FRAGMENTO DEL TEXTO —
********

Sin embargo, el semestre entero nos enfocamos en la epistemología Foucaultiana, la cual se centra en cómo el conocimiento y el poder están interrelacionados. Michel Foucault, un filósofo francés, argumenta que el conocimiento no es simplemente una colección de hechos objetivos, sino que está profundamente influenciado por las estructuras de poder y las prácticas sociales. Durante ese semestre, exploramos cómo las instituciones, como las prisiones, hospitales y escuelas, moldean y controlan el conocimiento y, por ende, la sociedad.
Estas lecciones me hicieron reflexionar sobre la manera en que el conocimiento se utiliza para controlar y disciplinar a las personas. Sin embargo, muchas veces las conclusiones de las clases se reducían a "todo es poder" y "nada es definitivo", lo que generaba la idea de que la verdad no existe, solo es un discurso que asegura el statu quo.
Así las cosas, era de esperarse que gran parte de mis compañeros y yo acabáramos por inclinar nuestra tendencia política hacia el pensamiento de izquierda dudando de todo lo que estaba establecido y criticando cualquier idea o práctica que pudiera entenderse como medianamente tradicionalista. Curiosamente en aquél tiempo resonábamos con muchos discursos que en estos momentos criticamos fuertemente, todo debido a que el ambiente a nuestro alrededor permitía confirmar que estábamos “del lado correcto”. Con todo lo que cuestionábamos la superioridad moral de los creyentes o de los políticos de derecha no notamos que estábamos construyendo una moralidad opuesta pero igualmente reactiva a cualquier idea que no fuera acorde a las propias, el pensamiento tribal se apoderó de nosotros.

********

LÍNEAS MOSTRADAS —
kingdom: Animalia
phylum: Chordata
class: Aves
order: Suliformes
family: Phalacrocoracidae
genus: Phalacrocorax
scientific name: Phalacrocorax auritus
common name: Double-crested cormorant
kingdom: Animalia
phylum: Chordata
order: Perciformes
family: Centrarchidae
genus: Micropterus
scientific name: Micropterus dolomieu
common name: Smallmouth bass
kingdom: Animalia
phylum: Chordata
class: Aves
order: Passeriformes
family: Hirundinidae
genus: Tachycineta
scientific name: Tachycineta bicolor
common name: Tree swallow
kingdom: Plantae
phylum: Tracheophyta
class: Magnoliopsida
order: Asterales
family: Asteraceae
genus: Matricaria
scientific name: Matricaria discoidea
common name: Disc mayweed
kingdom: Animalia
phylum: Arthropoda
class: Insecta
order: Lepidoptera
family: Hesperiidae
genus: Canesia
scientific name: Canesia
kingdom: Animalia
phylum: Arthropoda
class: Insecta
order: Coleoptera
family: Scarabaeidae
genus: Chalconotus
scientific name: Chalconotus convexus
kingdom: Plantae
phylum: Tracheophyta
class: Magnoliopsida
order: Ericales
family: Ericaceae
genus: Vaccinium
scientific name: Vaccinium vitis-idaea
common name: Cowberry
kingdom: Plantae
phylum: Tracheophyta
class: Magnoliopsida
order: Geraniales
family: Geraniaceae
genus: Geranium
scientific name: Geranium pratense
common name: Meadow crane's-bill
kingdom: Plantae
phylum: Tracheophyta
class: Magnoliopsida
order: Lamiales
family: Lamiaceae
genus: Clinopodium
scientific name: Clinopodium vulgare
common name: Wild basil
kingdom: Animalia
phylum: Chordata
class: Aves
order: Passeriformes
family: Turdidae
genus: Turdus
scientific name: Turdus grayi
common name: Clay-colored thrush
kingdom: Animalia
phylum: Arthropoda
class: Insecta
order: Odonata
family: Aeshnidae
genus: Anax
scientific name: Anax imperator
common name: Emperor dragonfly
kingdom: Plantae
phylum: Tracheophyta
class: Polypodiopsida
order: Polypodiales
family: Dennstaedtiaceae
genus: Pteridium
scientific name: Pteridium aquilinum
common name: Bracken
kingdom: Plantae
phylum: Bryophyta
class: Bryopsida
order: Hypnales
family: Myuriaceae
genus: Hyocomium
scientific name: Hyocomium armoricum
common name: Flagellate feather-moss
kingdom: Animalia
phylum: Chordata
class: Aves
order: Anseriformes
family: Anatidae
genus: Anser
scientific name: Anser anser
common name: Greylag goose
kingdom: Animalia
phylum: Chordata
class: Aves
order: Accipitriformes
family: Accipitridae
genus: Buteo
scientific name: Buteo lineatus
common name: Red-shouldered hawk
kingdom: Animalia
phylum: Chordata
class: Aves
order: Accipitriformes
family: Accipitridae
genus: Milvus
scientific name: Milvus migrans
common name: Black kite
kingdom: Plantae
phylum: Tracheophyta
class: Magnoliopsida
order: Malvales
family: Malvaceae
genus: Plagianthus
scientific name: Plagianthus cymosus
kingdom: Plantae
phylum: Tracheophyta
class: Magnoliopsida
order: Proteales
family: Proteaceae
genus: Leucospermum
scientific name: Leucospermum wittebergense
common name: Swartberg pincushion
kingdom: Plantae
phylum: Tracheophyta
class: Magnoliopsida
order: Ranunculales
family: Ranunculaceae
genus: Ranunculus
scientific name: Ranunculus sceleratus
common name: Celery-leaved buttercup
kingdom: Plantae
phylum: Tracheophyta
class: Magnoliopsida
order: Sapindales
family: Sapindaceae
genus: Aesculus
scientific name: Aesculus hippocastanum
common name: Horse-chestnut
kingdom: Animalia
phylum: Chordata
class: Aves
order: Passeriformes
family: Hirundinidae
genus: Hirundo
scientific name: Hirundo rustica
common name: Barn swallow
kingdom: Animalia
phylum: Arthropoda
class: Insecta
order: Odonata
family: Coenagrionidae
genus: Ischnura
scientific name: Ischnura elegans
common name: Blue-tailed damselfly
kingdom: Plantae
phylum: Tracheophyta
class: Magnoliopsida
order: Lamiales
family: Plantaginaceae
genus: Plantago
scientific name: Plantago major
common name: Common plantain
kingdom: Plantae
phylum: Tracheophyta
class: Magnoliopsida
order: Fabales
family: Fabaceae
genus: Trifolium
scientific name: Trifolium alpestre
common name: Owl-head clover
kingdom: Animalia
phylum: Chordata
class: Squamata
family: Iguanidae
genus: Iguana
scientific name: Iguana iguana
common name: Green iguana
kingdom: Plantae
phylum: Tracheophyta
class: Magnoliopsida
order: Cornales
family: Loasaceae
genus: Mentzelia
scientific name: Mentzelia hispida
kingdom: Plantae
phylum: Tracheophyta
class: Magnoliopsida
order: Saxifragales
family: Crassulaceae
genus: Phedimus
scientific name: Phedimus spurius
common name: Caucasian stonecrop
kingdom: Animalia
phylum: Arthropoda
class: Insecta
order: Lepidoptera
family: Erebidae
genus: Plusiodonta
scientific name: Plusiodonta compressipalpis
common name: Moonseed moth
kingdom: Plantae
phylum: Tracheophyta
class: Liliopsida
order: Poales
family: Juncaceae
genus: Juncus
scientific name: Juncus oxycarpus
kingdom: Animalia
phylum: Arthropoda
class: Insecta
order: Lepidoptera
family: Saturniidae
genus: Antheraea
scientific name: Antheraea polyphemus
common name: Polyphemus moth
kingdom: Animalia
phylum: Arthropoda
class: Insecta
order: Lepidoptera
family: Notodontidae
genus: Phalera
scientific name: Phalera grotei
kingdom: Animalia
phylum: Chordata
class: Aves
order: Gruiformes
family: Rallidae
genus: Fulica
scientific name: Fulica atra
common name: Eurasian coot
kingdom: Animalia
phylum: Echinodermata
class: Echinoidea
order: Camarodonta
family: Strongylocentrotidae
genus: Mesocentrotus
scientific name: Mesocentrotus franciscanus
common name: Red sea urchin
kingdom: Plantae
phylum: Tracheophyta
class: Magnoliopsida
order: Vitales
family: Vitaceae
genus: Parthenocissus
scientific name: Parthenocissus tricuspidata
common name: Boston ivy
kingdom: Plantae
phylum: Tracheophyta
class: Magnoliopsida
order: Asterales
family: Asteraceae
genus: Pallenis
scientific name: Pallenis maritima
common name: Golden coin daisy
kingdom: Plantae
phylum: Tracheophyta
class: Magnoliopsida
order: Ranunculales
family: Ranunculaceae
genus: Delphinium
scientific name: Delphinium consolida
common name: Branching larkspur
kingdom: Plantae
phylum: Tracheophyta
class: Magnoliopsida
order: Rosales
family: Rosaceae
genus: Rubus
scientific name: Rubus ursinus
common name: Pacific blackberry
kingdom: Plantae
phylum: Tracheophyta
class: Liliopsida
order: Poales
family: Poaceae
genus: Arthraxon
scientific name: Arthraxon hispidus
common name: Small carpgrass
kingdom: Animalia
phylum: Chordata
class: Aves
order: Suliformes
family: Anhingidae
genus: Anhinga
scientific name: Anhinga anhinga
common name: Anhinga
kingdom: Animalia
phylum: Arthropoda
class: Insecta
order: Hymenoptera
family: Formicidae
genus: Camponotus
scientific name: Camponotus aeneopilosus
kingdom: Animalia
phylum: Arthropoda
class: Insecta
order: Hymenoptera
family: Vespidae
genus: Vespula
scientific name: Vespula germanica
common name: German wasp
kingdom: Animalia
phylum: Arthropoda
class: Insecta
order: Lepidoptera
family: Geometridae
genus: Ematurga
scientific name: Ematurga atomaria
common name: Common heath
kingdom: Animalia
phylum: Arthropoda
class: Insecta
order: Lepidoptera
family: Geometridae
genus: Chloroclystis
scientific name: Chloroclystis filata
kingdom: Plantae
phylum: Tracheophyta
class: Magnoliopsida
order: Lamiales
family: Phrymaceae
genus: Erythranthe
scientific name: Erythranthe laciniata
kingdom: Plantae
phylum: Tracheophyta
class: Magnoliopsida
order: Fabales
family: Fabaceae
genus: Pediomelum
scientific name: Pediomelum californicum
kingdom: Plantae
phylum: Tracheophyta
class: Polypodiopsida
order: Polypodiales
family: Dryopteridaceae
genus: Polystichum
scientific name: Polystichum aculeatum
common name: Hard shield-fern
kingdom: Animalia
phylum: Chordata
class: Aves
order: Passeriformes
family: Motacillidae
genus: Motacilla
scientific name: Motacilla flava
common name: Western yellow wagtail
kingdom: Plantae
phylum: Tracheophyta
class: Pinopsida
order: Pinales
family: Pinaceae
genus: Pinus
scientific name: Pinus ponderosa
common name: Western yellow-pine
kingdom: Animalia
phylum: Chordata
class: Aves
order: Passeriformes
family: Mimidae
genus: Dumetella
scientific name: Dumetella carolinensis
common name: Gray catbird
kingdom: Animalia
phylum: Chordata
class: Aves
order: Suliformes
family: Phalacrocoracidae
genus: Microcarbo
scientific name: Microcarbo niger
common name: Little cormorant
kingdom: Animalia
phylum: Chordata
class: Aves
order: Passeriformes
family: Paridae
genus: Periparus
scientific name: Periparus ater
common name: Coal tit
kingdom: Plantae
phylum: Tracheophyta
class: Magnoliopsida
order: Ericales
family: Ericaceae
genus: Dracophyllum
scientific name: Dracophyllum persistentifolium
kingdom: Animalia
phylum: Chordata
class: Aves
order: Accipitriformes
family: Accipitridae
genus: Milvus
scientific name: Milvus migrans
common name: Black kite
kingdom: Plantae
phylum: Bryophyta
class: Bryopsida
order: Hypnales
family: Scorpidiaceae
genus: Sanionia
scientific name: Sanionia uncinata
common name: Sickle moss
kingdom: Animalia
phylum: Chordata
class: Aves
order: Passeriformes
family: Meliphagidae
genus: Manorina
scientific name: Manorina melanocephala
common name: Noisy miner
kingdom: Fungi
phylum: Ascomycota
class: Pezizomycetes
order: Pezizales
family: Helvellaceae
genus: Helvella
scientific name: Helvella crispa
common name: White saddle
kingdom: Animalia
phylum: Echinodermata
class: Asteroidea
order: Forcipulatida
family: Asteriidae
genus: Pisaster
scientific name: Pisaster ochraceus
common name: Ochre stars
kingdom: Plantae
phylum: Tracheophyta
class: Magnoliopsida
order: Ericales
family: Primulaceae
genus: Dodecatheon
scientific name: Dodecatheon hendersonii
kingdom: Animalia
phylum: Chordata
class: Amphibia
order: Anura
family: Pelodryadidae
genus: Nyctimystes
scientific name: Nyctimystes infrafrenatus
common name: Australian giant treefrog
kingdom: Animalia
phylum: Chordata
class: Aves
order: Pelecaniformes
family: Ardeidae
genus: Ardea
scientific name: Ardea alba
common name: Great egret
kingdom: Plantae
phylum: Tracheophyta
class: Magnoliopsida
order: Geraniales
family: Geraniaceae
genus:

********

CONSIGNA — Según el fragmento del texto, ¿qué instituciones se dan como ejemplo de las que moldean y controlan el conocimiento?

RESPUESTA — Las prisiones, los hospitales y las escuelas.